··· DATASET RECORDS ···

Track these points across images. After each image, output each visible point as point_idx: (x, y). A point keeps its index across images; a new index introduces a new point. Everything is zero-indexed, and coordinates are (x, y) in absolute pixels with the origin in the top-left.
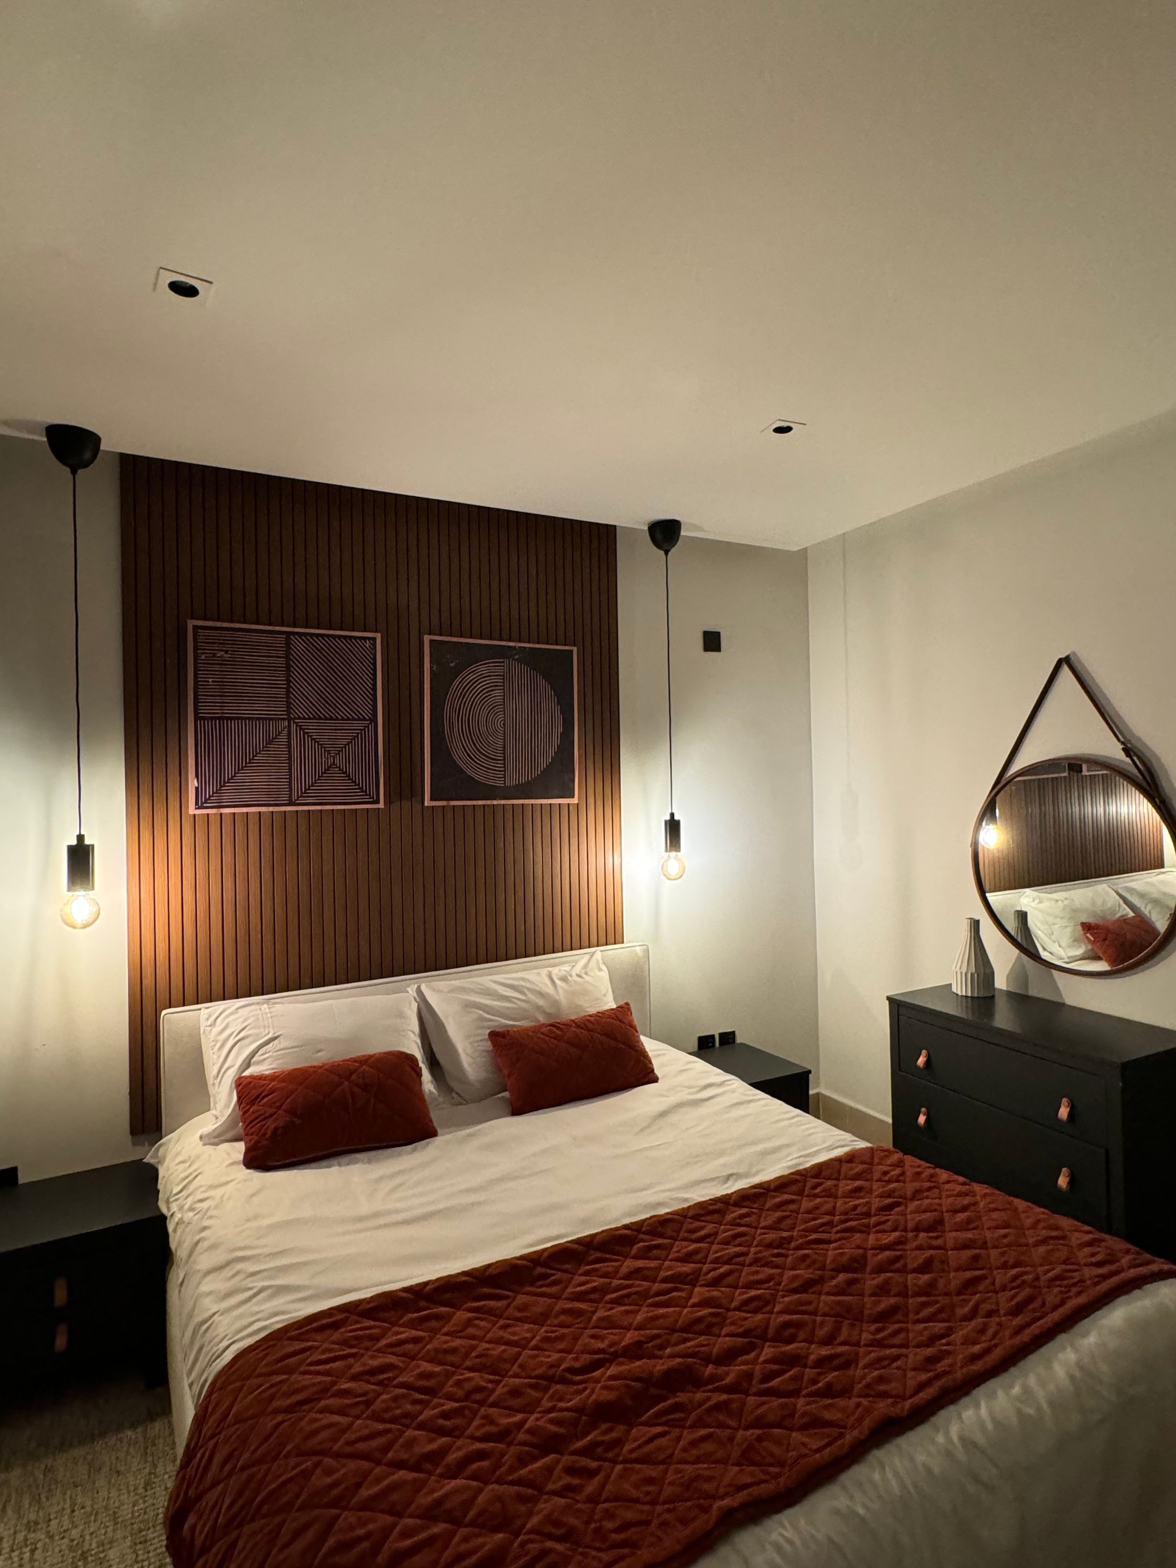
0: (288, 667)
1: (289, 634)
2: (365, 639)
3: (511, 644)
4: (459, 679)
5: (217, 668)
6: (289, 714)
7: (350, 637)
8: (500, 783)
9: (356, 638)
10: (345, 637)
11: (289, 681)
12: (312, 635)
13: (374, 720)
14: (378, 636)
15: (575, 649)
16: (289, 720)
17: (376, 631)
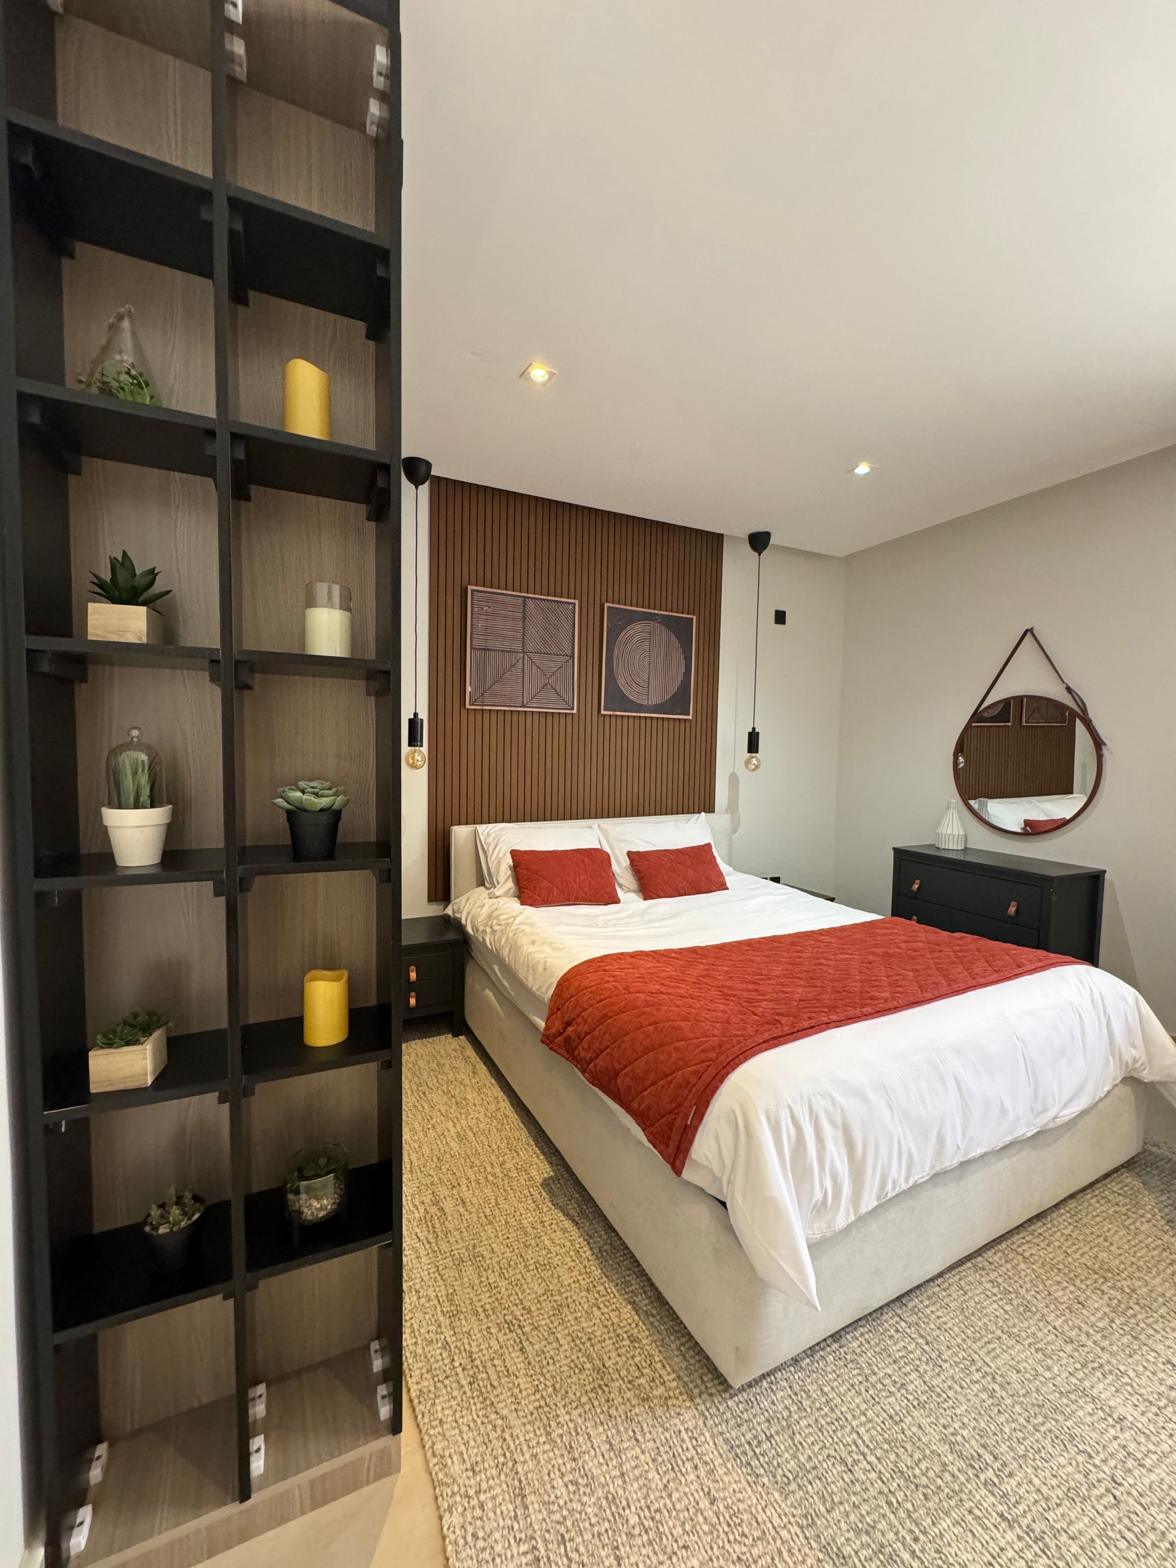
0: (524, 619)
1: (525, 598)
2: (568, 603)
3: (656, 612)
4: (623, 634)
5: (484, 617)
6: (524, 649)
7: (561, 602)
8: (645, 703)
9: (564, 602)
10: (557, 601)
11: (524, 628)
12: (538, 599)
13: (573, 657)
14: (577, 602)
15: (694, 617)
16: (524, 653)
17: (575, 598)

···

Which lines of the data above contain the word "across"? Pull out each of those lines and copy it, treating uppercase and lowercase as different.

Track these points across images. After each image, output each visible point as point_idx: (x, y). A point keeps its index across images; a new index introduces a new point. Everything is zero-indexed, and coordinates are (x, y) in absolute pixels with the origin in the top-left.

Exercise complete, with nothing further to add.